Tuesday, February 21, 2017

Why We Should All Think Like Scientists

On Tuesday mornings I get to talk on WKYB, Danville's country radio station. This was our topic today.


Jonathan Haidt, a leader in positive psychology, emphasizes that we human beings are not selfish individuals, but a groupish social species. It is overwhelmingly a good thing that we are attached to our groups.  We try to be loyal to the group, and believe what it believes.


The bad thing that can happen from our groupishness, though, is that we tend to seek evidence that supports what the group already believes, and reject evidence which contradicts this belief.  We have a strong "confirmation bias." This bias is not simply a feature of some people's individual psychology, but of everyone's natural (and mostly admirable) tendency to be loyal to our group. Haidt, in The Righteous Mind, writes "For non-scientists, there is no such thing as a study you must believe."

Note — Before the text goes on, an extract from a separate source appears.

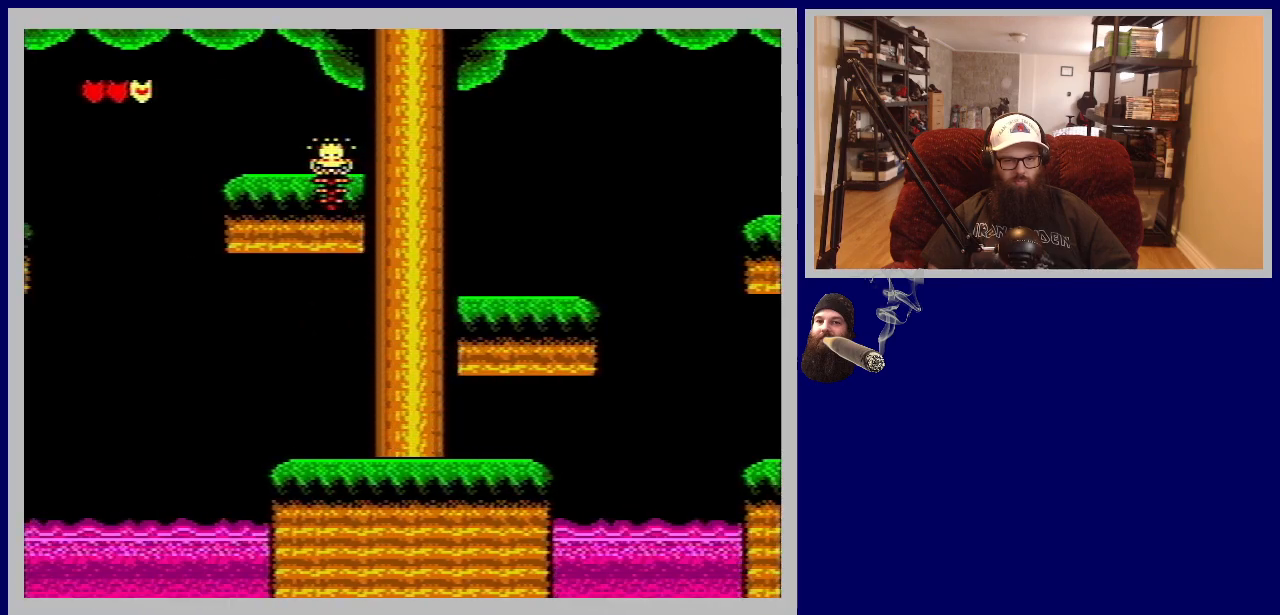
{"buttons": [], "events": [[300, "DPAD_RIGHT", "down"], [467, "DPAD_RIGHT", "up"]]}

Science, by contrast, is the honest search for truth.  It is a hard discipline of reason and of moral candor.  All of us act like scientists in this regard sometimes.  And professional scientists do not always live up the high standards of science, even in their scientific work.

The great virtue of thinking like a scientist, a virtue we can all follow, is the ability to steel ourselves to follow the evidence wherever it leads, even if that means rejecting a cherished belief of our group. This is our best defense, as individuals, as groups, and as society as a whole, against false beliefs and the hopeless conflicts they engender.

Truth is in order to goodness, and thus to happiness.